Many cited Meghan Markle’s decision to walk alone part of the way down the aisle, wearing a strikingly demure, snow white, dress designed by Briton Clare Waight Keller for Givenchy as a symbol of how she intends to remain her own person.

They didn’t see Prince Charles joining her halfway along and accompanying her to the top of the altar so much as a sign of his acceptance her, so much as a symbol of her acceptance of the royal family.

Sonny and Bernice Bryant, and Sonny’s twin sister Barbara Johnson, had flown in from Ohio for the wedding. “We never thought from the bottom of our hearts we’d have one of our own in the castle. It’s all changed now.” Bernice said.

That point couldn’t have been made more empathically than when the voice of the Most Rev Michael Curry, the Chicago-born bishop of the Episcopal Church, came booming out across the manicured lawns of the Long Walk, speaking of the transformative power of love and the resilience of faith and slavery and even, to titters, sexual union.

Inside the church, Zara Tindall - who always seems to enjoy a good laugh - was failing miserably to stifle her amusement, providing the internet with a rich new vein of instant memes. And even the terminally uptight Victoria Beckham broke into a rare half-smile.

Outside, the crowd was, by turns, restless and entertained. “He has the floor and he’s going to make the most of it,” Jackie Torrance said, who had come from Dorset

For the more traditional royal watchers, the chief appeal was the Harry factor. Several people evoked memories of the solemn figure on the day of his mother’s funeral, all those years ago. The poor boy following that coffin, they said, over and over, on Saturday.

Nicki Yucal, who was dressed up in union jack colours and sipping Pimms, said it was all about Harry for her. “He’s so normal. He’s the people’s prince,” she said.
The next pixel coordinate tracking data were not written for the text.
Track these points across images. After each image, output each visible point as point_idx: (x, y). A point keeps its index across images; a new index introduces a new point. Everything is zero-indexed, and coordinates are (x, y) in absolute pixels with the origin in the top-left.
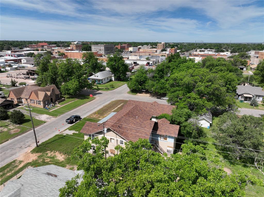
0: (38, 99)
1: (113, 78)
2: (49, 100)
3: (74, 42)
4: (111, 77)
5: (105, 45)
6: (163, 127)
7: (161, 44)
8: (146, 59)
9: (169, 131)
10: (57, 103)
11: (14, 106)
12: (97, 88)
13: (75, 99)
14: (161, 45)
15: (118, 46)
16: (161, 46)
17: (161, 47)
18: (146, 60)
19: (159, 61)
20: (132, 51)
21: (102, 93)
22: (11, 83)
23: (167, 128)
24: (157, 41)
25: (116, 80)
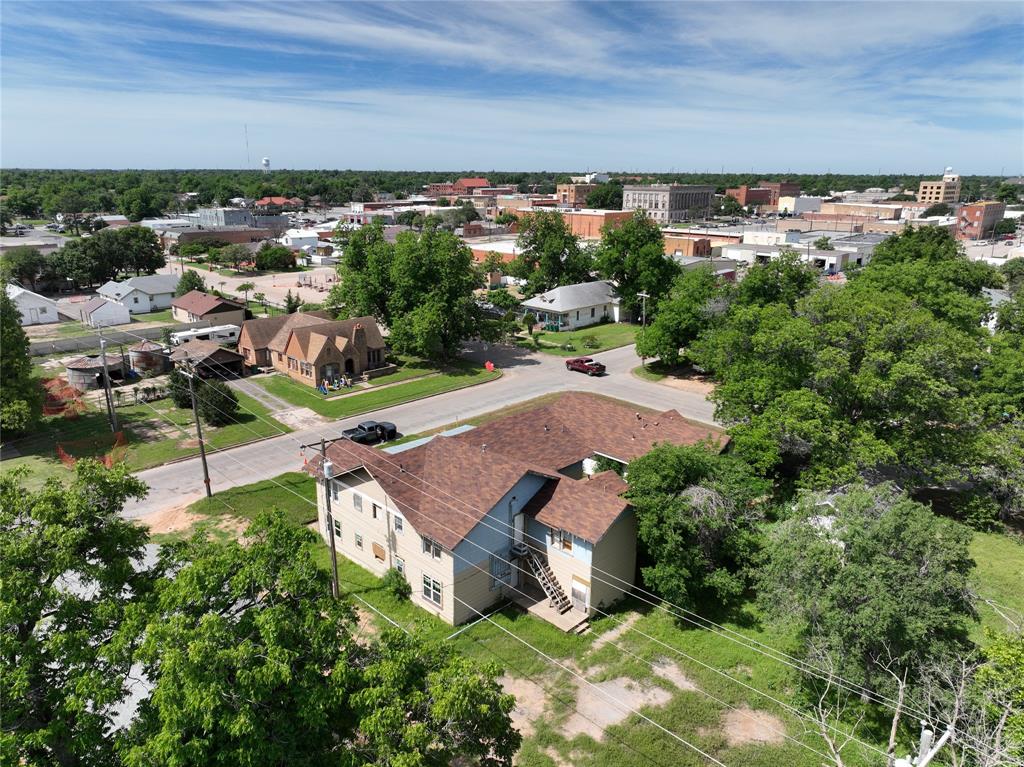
0: (307, 356)
1: (616, 313)
2: (338, 364)
3: (584, 175)
4: (607, 307)
5: (675, 185)
6: (567, 498)
7: (935, 184)
8: (815, 243)
9: (578, 518)
10: (365, 377)
11: (244, 372)
12: (533, 344)
13: (434, 371)
14: (939, 188)
15: (737, 191)
16: (938, 193)
17: (937, 199)
18: (814, 248)
20: (791, 210)
21: (539, 363)
22: (285, 304)
23: (578, 506)
25: (625, 319)
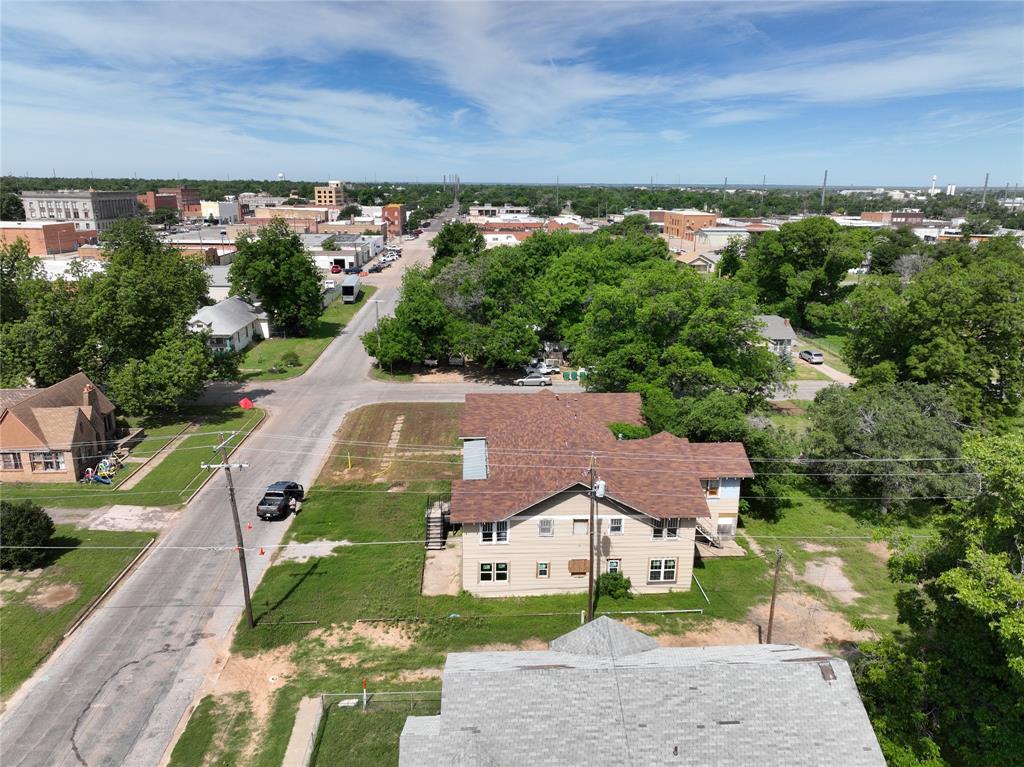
0: (45, 442)
1: (266, 329)
2: (92, 442)
4: (255, 323)
5: (94, 191)
8: (323, 245)
10: (124, 451)
13: (185, 424)
14: (330, 192)
16: (330, 197)
17: (331, 202)
18: (321, 249)
19: (371, 255)
20: (216, 215)
21: (272, 392)
24: (280, 175)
Her friend, Eillie Wood, got married on Diana’s funeral, and Yucal was her bridesmaid, and the sadness shot through her own celebration, so for them there was a sense of closure in seeing him so happy.

Ellie Wood (l), Nicki Yucal (c), Babs Davies(r).
Ellie Wood (l), Nicki Yucal (c), Babs Davies(r).

Dawn Wilson, from Belfast, who camped out all night on the Long Walk to be here, agreed this wedding feels like a mending of the heartbreak. “We all remember that poor boy walking behind the coffin,” she said, echoing the words of many others.

For African-American Bernice Byrant the memories of the small tragic figure walking miles to his mother’s funeral are strong too. When she saw William and Harry on the day, “I cried, I cried, I cried. I look at him now and I still want to do mom stuff for him. I’m glad to see him grow up and be so happy.”

Will the union of Prince Harry -- who is, after all, only sixth in line to the throne -- and Meghan have a lasting effect on British society?

In the end, probably not. If the snide viciousness of some of the tabloid coverage surrounding Markle’s father and wider family is anything to go by, it will take more than one sunny day and an anything-but-average royal wedding out to tackle deeply-held prejudices, particularly at a time when those prejudices are resurfacing globally, rather than receding.

But still, by any measure, the house of Windsor has come a long way from when King Edward VIII was forced to abdicate so he could marry an American divorcee, Wallis Simpson. Saturday might not herald an overnight revolution, but it could just be the start of a shifting off attitudes.

Babs Davies, who is 81, was on the Mall for the wedding of Charles and Diana, and made sure she was there again on Saturday to see the dawn of a new chapter. Harry and Meghan, she said, “are a breath of fresh air.”

For Carolyn Miller, Meghan Markle’s heritage and independence are equally important. “I like the fact there’s a little colour in the castle now. I think she’ll spice things up a bit.”  

Yvonne Meyreles from North Carolina (L), Hayley Constantine from Sydney(C), Clarissa Fehr from Canada (R).
Yvonne Meyreles from North Carolina (L), Hayley Constantine from Sydney(C), Clarissa Fehr from Canada (R).